Required action
Below are entries. Give back exactly the lines from the one containing "STIRLING COUNCIL" through the one containing "Members of the Panel had", inclusive, without the pictures.

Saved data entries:
++++++++

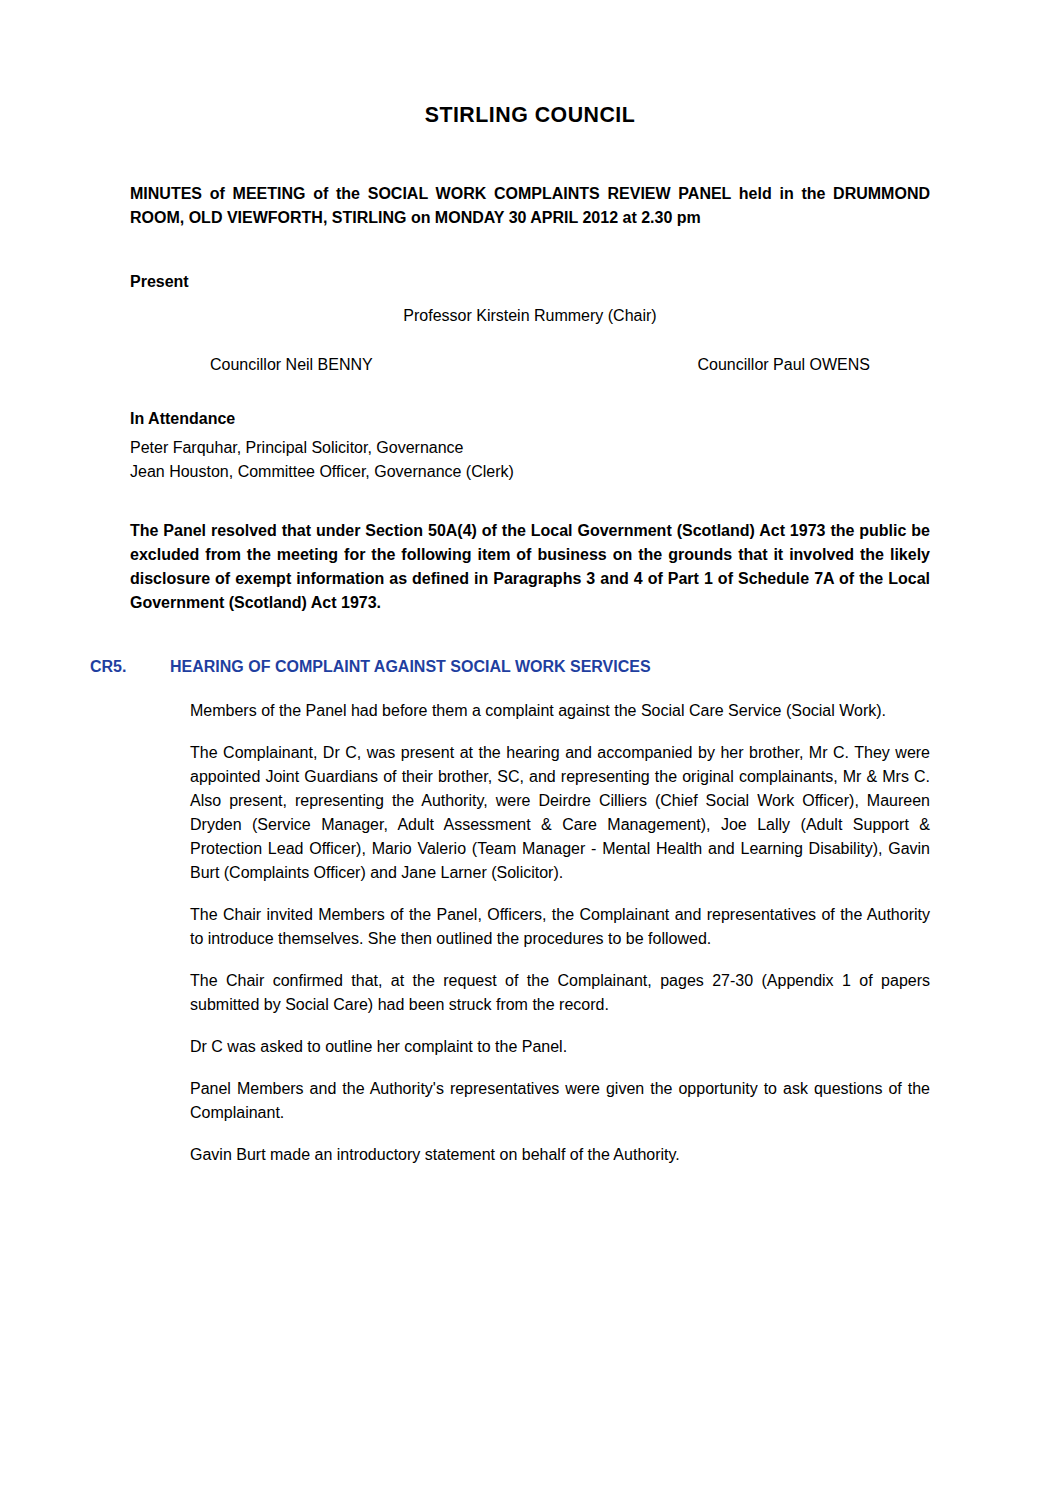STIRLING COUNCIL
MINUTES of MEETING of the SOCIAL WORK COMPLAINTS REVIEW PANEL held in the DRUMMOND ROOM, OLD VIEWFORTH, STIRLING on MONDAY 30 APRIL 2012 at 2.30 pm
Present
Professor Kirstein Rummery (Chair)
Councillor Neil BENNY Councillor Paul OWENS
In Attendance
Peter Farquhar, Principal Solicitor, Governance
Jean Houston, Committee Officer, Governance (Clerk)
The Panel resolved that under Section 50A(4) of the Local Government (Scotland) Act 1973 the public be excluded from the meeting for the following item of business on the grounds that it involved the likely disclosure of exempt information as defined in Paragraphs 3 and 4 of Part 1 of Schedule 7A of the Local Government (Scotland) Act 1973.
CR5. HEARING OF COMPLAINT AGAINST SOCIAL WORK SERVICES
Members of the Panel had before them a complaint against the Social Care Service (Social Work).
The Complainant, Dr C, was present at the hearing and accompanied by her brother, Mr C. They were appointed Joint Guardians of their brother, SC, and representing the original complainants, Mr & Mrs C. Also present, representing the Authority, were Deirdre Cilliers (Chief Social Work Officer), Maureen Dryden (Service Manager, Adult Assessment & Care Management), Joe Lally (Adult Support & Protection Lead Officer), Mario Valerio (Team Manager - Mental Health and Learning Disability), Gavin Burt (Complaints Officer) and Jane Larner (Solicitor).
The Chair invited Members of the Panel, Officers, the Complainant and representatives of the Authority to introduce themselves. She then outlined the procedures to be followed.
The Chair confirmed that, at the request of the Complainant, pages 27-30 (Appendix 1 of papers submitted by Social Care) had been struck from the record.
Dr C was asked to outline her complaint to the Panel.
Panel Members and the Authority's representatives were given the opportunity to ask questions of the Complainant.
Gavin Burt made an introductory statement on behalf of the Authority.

++++++++

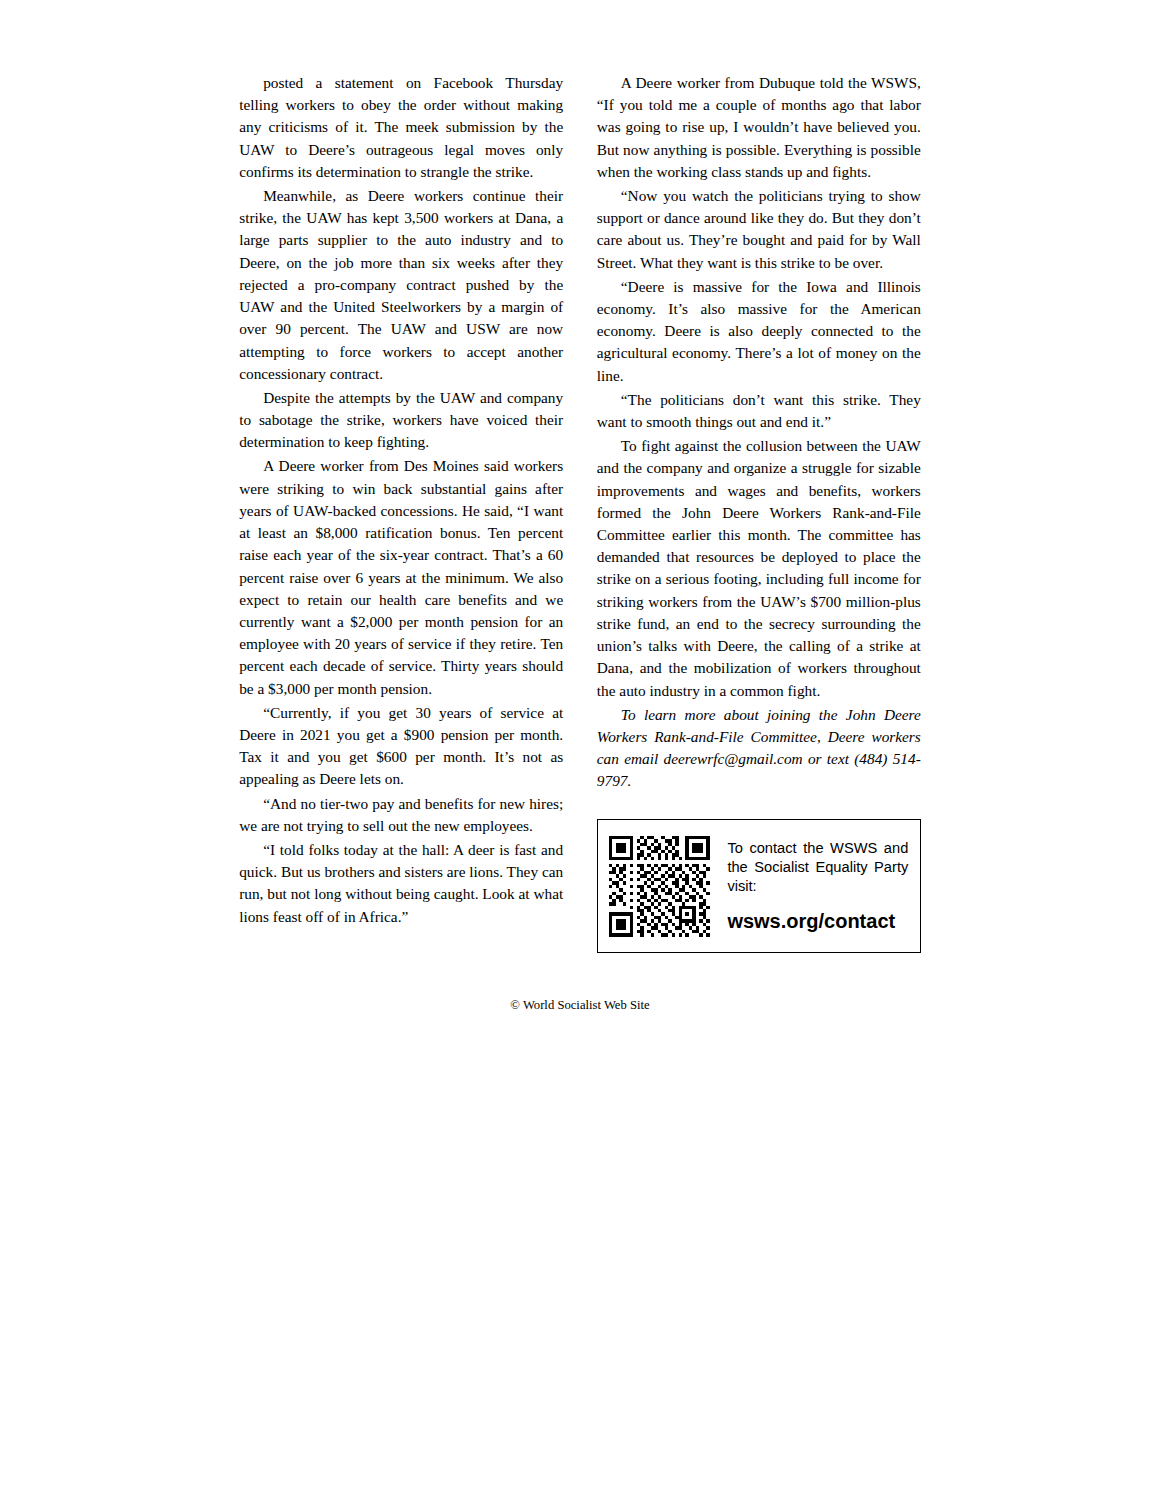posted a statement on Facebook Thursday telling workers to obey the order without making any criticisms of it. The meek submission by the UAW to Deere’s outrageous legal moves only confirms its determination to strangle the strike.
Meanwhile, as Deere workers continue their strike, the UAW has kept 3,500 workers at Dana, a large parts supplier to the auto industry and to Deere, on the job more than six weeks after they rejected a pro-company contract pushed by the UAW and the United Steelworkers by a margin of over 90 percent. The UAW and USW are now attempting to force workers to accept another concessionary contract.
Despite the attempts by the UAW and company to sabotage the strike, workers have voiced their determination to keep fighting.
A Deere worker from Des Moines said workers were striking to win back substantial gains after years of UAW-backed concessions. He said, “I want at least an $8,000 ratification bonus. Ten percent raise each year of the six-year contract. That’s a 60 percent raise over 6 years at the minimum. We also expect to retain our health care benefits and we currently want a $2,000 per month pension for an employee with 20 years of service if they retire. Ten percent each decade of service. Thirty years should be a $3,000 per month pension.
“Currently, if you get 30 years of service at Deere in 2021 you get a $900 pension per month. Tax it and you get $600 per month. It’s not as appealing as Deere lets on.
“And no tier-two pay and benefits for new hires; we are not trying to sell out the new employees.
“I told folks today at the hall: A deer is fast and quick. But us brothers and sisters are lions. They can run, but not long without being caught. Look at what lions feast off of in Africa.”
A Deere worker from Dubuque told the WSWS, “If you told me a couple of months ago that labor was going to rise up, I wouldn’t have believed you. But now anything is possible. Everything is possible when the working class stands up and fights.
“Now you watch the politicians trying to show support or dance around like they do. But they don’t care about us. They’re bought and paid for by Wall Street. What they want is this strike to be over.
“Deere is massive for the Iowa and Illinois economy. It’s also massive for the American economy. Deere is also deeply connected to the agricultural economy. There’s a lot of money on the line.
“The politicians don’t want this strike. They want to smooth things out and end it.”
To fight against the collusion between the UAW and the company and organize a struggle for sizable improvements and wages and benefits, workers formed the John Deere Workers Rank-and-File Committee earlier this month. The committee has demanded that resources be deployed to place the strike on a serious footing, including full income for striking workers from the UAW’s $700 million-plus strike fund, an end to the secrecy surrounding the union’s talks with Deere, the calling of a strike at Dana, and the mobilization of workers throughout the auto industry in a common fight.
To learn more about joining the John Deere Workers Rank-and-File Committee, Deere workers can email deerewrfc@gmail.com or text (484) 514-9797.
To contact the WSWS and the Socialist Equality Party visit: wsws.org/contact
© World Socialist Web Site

++++++++

Exercise output
STIRLING COUNCIL
MINUTES of MEETING of the SOCIAL WORK COMPLAINTS REVIEW PANEL held in the DRUMMOND ROOM, OLD VIEWFORTH, STIRLING on MONDAY 30 APRIL 2012 at 2.30 pm
Present
Professor Kirstein Rummery (Chair)
Councillor Neil BENNY Councillor Paul OWENS
In Attendance
Peter Farquhar, Principal Solicitor, Governance
Jean Houston, Committee Officer, Governance (Clerk)
The Panel resolved that under Section 50A(4) of the Local Government (Scotland) Act 1973 the public be excluded from the meeting for the following item of business on the grounds that it involved the likely disclosure of exempt information as defined in Paragraphs 3 and 4 of Part 1 of Schedule 7A of the Local Government (Scotland) Act 1973.
CR5. HEARING OF COMPLAINT AGAINST SOCIAL WORK SERVICES
Members of the Panel had before them a complaint against the Social Care Service (Social Work).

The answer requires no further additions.